Batteries pour particuliers
Des fabricants de batteries pour particuliers et entreprises mettent en avant une autre approche, plus décentralisée, avec des programmes incitant chacun à libérer l’énergie stockée dans leurs batteries en cas de pic, en échange d’une compensation financière. Sunrun, le numéro 1 résidentiel des panneaux solaires , vient de démarrer une expérimentation en juin pour fournir de l’énergie de cette manière à Southern California Edison en cas de pic. Les résidents reçoivent 250 dollars en échange. Reste que le coût d’installation d’une batterie, entre 5.000 et 6.000 dollars avec les aides fiscales, en plus des panneaux solaires, décourage encore beaucoup d’individus.
Fin du nucléaire en 2025
Face à ce décalage entre fermeture de centrales aux énergies fossiles et déploiement de batteries, certains appellent l’État à renoncer à l’abandon du nucléaire. Après les craintes suivant l’accident de Fukushima, le régulateur a approuvé la fermeture de Diablo Canyon, la dernière centrale nucléaire de l’État, en 2025. Celle-ci génère près de 10 % de l’électricité de Californie avec zéro émission de CO2.
Autre piste : encourager à consommer moins d’électricité. Cette solution a permis d’éviter des coupures encore plus importantes la semaine dernière. Certaines sociétés se placent désormais sur ce créneau, comme OhmConnect, qui se targue d’avoir réduit la demande de 150 mégawatts l’année dernière en rémunérant ses 150.000 clients pour couper l’électricité à des heures de pic et en gérant la consommation de leurs appareils.
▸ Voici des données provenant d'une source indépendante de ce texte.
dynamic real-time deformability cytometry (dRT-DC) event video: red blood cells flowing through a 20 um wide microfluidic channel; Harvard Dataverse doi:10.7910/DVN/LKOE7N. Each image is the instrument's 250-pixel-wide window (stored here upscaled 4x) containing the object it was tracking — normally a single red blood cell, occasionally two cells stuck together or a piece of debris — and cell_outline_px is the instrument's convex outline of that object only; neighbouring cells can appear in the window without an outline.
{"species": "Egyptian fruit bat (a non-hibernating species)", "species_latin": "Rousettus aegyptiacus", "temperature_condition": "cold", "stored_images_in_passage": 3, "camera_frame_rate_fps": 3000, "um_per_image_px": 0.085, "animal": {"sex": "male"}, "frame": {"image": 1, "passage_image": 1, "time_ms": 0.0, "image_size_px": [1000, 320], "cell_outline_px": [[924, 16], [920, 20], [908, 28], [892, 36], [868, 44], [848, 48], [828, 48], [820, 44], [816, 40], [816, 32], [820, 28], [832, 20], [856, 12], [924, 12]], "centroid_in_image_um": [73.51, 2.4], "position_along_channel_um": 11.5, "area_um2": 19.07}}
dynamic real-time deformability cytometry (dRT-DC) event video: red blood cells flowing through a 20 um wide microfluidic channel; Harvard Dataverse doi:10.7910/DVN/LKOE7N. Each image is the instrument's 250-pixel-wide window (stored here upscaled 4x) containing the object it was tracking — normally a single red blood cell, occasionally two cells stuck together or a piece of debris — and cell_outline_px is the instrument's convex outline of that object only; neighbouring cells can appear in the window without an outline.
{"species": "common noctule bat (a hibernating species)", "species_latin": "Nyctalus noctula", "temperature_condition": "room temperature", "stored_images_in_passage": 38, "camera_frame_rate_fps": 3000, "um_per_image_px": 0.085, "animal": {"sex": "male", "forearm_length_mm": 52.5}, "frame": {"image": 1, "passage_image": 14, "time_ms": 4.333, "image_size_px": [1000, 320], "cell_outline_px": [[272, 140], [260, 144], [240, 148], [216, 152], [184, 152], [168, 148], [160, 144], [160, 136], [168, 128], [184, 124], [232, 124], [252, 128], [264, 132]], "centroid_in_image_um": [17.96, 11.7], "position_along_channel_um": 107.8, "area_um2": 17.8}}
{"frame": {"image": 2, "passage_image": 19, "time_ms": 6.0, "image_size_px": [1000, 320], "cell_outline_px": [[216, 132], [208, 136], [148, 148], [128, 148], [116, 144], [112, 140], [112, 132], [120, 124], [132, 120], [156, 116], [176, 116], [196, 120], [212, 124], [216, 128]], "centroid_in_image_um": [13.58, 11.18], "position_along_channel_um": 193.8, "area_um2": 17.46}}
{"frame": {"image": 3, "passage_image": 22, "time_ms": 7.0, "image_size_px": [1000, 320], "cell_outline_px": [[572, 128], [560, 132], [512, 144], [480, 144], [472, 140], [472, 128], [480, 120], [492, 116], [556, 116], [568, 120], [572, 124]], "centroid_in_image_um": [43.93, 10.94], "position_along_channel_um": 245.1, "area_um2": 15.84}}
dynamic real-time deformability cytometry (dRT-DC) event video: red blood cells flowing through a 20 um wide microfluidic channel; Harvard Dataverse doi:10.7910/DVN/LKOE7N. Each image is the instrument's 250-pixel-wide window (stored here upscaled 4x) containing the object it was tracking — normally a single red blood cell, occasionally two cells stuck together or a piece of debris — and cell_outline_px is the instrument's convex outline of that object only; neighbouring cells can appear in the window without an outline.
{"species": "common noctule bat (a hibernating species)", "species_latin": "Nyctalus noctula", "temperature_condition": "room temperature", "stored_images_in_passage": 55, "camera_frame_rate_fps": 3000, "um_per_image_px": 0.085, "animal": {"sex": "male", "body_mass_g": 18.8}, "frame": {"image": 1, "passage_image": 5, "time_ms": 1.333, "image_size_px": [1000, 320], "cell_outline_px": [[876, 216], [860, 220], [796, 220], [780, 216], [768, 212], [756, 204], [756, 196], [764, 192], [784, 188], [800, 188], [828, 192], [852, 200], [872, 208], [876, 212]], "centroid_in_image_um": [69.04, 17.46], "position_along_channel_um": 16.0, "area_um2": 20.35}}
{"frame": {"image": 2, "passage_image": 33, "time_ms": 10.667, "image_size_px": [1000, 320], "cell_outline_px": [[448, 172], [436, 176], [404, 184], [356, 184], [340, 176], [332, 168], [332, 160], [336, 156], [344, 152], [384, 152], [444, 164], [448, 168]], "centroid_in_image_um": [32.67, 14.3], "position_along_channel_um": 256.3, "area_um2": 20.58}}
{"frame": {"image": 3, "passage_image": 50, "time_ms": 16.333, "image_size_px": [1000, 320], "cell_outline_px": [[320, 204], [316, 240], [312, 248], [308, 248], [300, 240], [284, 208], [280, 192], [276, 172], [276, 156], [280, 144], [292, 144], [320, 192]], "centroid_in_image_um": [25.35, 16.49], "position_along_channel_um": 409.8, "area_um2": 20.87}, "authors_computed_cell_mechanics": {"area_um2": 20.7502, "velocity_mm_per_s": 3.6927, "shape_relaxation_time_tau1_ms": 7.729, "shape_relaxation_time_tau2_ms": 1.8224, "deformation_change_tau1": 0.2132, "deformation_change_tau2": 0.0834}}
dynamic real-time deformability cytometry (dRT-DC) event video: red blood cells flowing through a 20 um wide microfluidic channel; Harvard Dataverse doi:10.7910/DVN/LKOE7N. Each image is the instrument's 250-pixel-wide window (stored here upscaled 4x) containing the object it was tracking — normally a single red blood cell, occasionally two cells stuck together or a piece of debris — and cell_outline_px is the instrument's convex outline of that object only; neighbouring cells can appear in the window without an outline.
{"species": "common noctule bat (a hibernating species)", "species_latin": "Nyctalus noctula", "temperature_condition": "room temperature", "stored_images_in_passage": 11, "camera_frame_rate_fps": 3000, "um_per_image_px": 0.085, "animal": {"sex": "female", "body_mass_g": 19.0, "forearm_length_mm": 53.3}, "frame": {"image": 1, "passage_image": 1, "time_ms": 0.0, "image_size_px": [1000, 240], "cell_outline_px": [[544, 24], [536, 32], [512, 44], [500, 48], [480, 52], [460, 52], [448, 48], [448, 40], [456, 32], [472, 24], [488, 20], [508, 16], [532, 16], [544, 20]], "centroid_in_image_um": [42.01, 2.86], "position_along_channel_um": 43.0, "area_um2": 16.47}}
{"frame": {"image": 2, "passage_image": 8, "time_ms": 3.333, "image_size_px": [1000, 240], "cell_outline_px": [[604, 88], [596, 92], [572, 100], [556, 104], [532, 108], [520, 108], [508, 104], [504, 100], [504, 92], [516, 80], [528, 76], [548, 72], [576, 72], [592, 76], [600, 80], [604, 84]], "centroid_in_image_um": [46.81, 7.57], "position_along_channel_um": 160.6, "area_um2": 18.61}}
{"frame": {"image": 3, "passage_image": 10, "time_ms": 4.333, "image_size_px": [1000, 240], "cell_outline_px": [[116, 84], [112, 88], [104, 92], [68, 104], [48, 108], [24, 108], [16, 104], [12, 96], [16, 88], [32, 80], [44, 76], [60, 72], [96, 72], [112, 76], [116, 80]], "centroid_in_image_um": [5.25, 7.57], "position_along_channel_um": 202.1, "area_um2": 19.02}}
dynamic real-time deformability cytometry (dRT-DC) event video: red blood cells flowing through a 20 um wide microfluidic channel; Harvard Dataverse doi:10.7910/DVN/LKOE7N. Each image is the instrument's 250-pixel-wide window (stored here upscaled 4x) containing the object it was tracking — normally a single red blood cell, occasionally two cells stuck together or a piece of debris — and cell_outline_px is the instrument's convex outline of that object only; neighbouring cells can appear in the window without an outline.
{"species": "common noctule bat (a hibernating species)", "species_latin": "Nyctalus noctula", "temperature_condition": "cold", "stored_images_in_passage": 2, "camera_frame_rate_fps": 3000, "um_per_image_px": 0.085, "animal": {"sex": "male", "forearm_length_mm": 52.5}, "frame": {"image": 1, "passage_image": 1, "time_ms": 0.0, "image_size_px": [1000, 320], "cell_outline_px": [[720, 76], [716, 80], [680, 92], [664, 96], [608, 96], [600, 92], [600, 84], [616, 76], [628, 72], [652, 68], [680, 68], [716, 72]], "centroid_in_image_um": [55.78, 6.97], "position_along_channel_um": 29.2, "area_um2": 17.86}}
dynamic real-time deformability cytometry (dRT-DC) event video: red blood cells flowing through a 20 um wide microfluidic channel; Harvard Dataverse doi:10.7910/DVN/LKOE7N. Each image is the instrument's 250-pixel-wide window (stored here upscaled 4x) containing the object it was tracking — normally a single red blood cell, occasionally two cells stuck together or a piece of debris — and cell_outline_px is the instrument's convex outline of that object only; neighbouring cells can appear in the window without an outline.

La start-up promet de réduire la demande de 600 mégawatts d’ici à l’été prochain et d’éviter ainsi les black-out.
Par Anaïs Moutot, publié le 24 août 2020 à 12h08, mis à jour le 24 août 2020 à 15h34
Photo en titre : L’énergéticien LS Power a annoncé que la batterie la plus puissante au monde, inaugurée à San Diego mi-juillet, pouvait désormais charger et décharger 230 mégawatts par heure. (REUTERS/Mike Blake)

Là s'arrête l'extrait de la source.